Lettere dal fronte: Antonio Naticchioni scrive da Bressana Argine (Pavia) alla mamma Teresa
Tra il 1915 e il 1918 gli scritti scambiati tra i soldati italiani e le famiglie in quei tre anni ammontano a quattro miliardi. Scrivere significa non essere più soli. Scrivere lettere o ricevere posta ha l’effetto di una terapia, diventa un modo di autoconservazione, di alleviare il dolore della lontananza e le difficoltà del presente. Si spiega così il bisogno di ricevere posta da parte dei soldati poiché le lettere costituiscono la continuità con la propria esistenza prima della guerra, con la propria famiglia e con la propria comunità.
Molto rigide sono le prescrizioni della posta militare:
- NON scrivere lettere di oltre quattro pagine
- NON usare buste foderate
- NON usare linguaggio convenzionale, cifre, segni, ecc
- NON dimenticare l’indicazione del tuo nome, cognome e reparto
- NON PARLARE DI COSE DI GUERRA
- NON indicare il luogo dove sei
- NON mandare fotografie o cartoline dei Paesi della zona di guerra
- NON mettere soldi nelle lettere
- NON impostare nella POSTA BORGHESE
Nonostante la censura, però, qualche lettera arriva a casa piena di dettagli, di nostalgia, di dolore. Come questa lettera di Antonio Naticchioni, inviata alla mamma Teresa il 23 marzo 1917, appena partito da Norcia:
Ieri sera siemo arivati qui inquesto bruto paese e umpaese che non sitrova niente nemeno il pane l’acq aqua dei pozzi enemeno sitrova vedessi perlavare la cavetta che cosa tocca fare quante volte mi ripiango il mio letto la mia casa. E l’aqua poi non tenedico.
Siemo arivati ogi cianno fatto fare l’istruzzione ci fanno peggio dei schiavi mi sento proprio matto. Quan Siemo arivati a Pavia di notte e apena arivati cianno fatto dormire attera come i magliali. Ma quando siemo /arivati cisono venuti a pigliare col concertto. Per viagio cianno viagiare col treno bestiame che misentivo morire afare tutto quel viagio acosi lungo. Quando sono arivato a Pisa non mivolevano fa scendere dal treno eio volevo scendere per vedere Armando ma; quando me lo vide davanti, acosi cisalutamo subito e ci bevesimo un fiasco di vino tutti asieme con quelli di Norcia che ancora non ceravamo disuniti. Cara madre vedessi che cosa cifanno fare cose da non credere. Quando andamo apiazza darme mi sento / tanto male. Con Armando era meglio si non ci fosimo visti sempre con lui sto apensare. Ma mifo coragio. E questa sera scrivo una cartolina pure alui giusto per mio indirizzo.

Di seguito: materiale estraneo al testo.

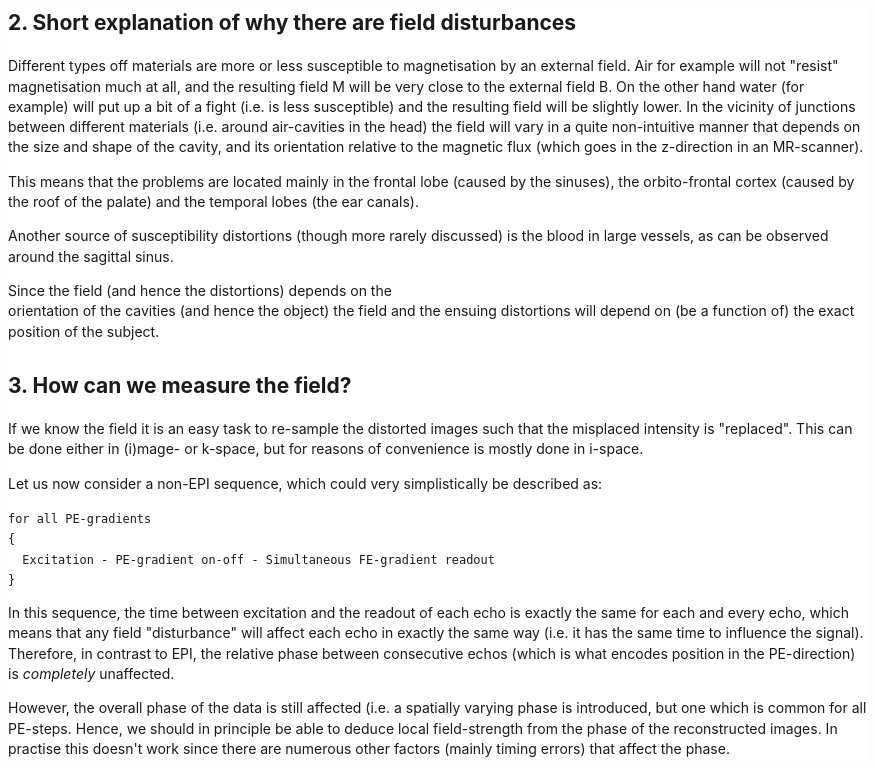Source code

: ## 2. Short explanation of why there are field disturbances

Different types off materials are more or less susceptible to
magnetisation by an external field. Air for example will not 
"resist" magnetisation much at all, and the resulting field
M will be very close to the external field B. On the other 
hand water (for example) will put up a bit of a fight (i.e. is
less susceptible) and the resulting field will be slightly lower.
In the vicinity of junctions between different materials (i.e.
around air-cavities in the head) the field will vary in a quite
non-intuitive manner that depends on the size and shape of the
cavity, and its orientation relative to the magnetic flux (which
goes in the z-direction in an MR-scanner).

This means that the problems are located mainly in the frontal
lobe (caused by the sinuses), the orbito-frontal cortex 
(caused by the roof of the palate) and the temporal lobes
(the ear canals). 

Another source of susceptibility distortions (though more
rarely discussed) is the blood in large vessels, as can be
observed around the sagittal sinus.

Since the field (and hence the distortions) depends on the   
orientation of the cavities (and hence the object) the field
and the ensuing distortions will depend on (be a function of)
the exact position of the subject.

## 3. How can we measure the field?

If we know the field it is an easy task to re-sample the 
distorted images such that the misplaced intensity is "replaced".
This can be done either in (i)mage- or k-space, but for reasons
of convenience is mostly done in i-space.

Let us now consider a non-EPI sequence, which could very 
simplistically be described as:
```
for all PE-gradients
{ 
  Excitation - PE-gradient on-off - Simultaneous FE-gradient readout
}
```
In this sequence, the time between excitation and the readout of
each echo is exactly the same for each and every echo, which 
means that any field "disturbance" will affect each echo in
exactly the same way (i.e. it has the same time to influence
the signal). Therefore, in contrast to EPI, the relative phase
between consecutive echos (which is what encodes position in the
PE-direction) is _completely_ unaffected.

However, the overall phase of the data is still affected (i.e. a
spatially varying phase is introduced, but one which is common
for all PE-steps. Hence, we should in principle be able to deduce
local field-strength from the phase of the reconstructed images.
In practise this doesn't work since there are numerous other 
factors (mainly timing errors) that affect the phase. 
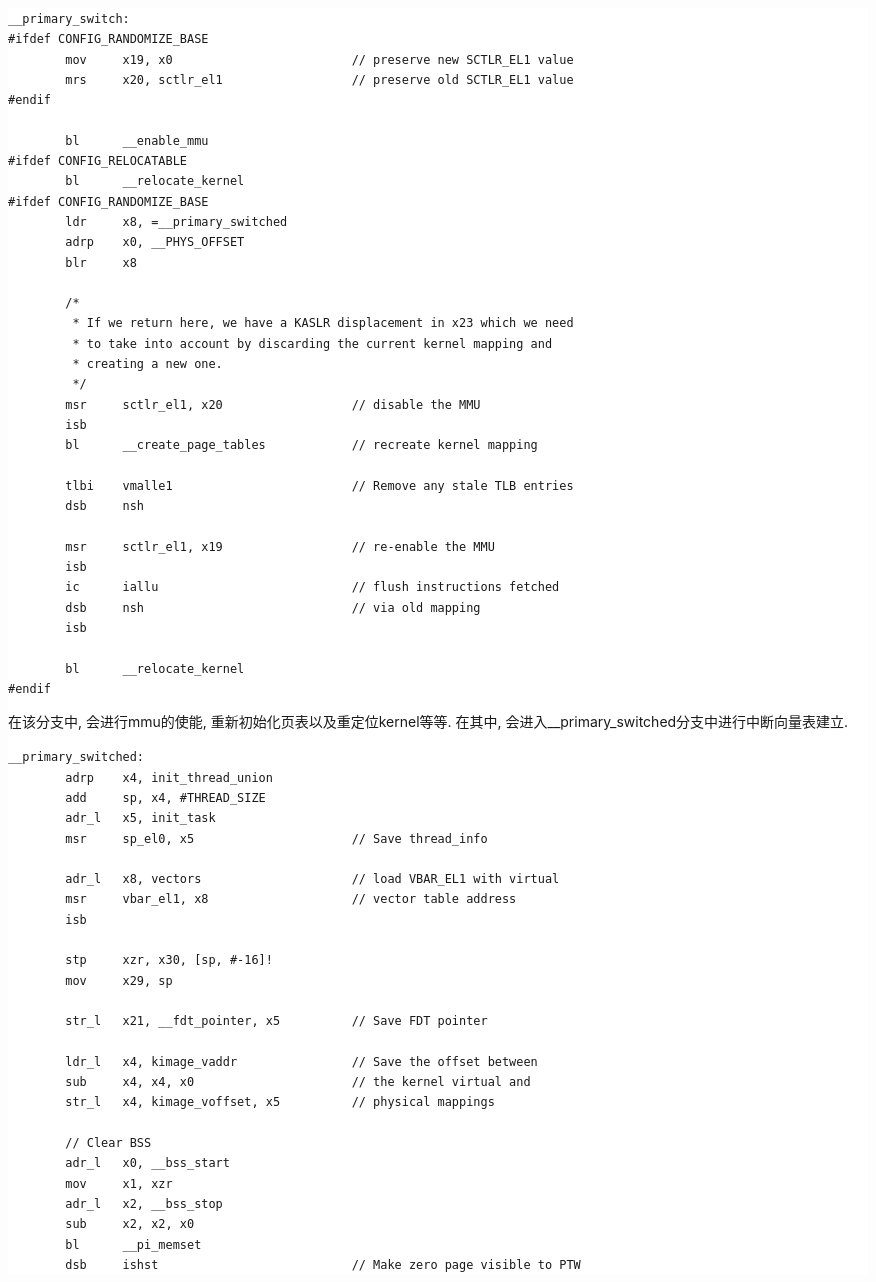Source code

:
 ```
__primary_switch:
#ifdef CONFIG_RANDOMIZE_BASE
        mov     x19, x0                         // preserve new SCTLR_EL1 value
        mrs     x20, sctlr_el1                  // preserve old SCTLR_EL1 value
#endif

        bl      __enable_mmu
#ifdef CONFIG_RELOCATABLE
        bl      __relocate_kernel
#ifdef CONFIG_RANDOMIZE_BASE
        ldr     x8, =__primary_switched
        adrp    x0, __PHYS_OFFSET
        blr     x8

        /*
         * If we return here, we have a KASLR displacement in x23 which we need
         * to take into account by discarding the current kernel mapping and
         * creating a new one.
         */
        msr     sctlr_el1, x20                  // disable the MMU
        isb
        bl      __create_page_tables            // recreate kernel mapping

        tlbi    vmalle1                         // Remove any stale TLB entries
        dsb     nsh

        msr     sctlr_el1, x19                  // re-enable the MMU
        isb
        ic      iallu                           // flush instructions fetched
        dsb     nsh                             // via old mapping
        isb

        bl      __relocate_kernel
#endif
```
在该分支中, 会进行mmu的使能, 重新初始化页表以及重定位kernel等等. 在其中, 会进入__primary_switched分支中进行中断向量表建立.
```
__primary_switched:
        adrp    x4, init_thread_union
        add     sp, x4, #THREAD_SIZE
        adr_l   x5, init_task
        msr     sp_el0, x5                      // Save thread_info

        adr_l   x8, vectors                     // load VBAR_EL1 with virtual
        msr     vbar_el1, x8                    // vector table address
        isb

        stp     xzr, x30, [sp, #-16]!
        mov     x29, sp

        str_l   x21, __fdt_pointer, x5          // Save FDT pointer

        ldr_l   x4, kimage_vaddr                // Save the offset between
        sub     x4, x4, x0                      // the kernel virtual and
        str_l   x4, kimage_voffset, x5          // physical mappings

        // Clear BSS
        adr_l   x0, __bss_start
        mov     x1, xzr
        adr_l   x2, __bss_stop
        sub     x2, x2, x0
        bl      __pi_memset
        dsb     ishst                           // Make zero page visible to PTW
```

Io la cavetta non mi posso a bituare amangiarla; la mia selamangio sempre palacia Se lovedessi come è buffo vestito acosi , Ma lui esempre conte to perche su alla casa non sela mangiata mai mesta adi che glie saluti la madre e il fratello . che lui stabene. Eipanni cia detto il sergente che ipanni li spediscono domenica, che ancora anno davenire laltri coscritti e fanno tutto una spedizione. / alora quando tulai ricevuti melofarai sapere. Cara madre se mivedessi cosi vestito ; come siemo buffi Mi sento proprio tanto male ma mifo coraggio perche o trovato due compagni proprio buoni; uno è il figlio del calzolaio di Preci papa forze lo conosce. E uno è di spoleto e poi ancora anno da fa le scuadre. Dunque cara madre fartti coraggio speriamo de addì sempre meglio ogi cianno dati i pagliaricci Dunque il mio idirizzo è questo Al soldato Antonio N. 1° Genio Zappatori. 15 Compagnia, Distaccamento Bressana Argine Provincia di Pavia | Saluto tutti tanti baci a papa a Ennio a Dario a Gino a nonna a nonno Salutami Armando e ate senza fine il tuo ate fig A[ntonio] N[aticchioni]”.
Nei margini: “Coragio mamma scrivimi subito Salutame tutti scrivimi subito Saluti a Gino che stia aposto”.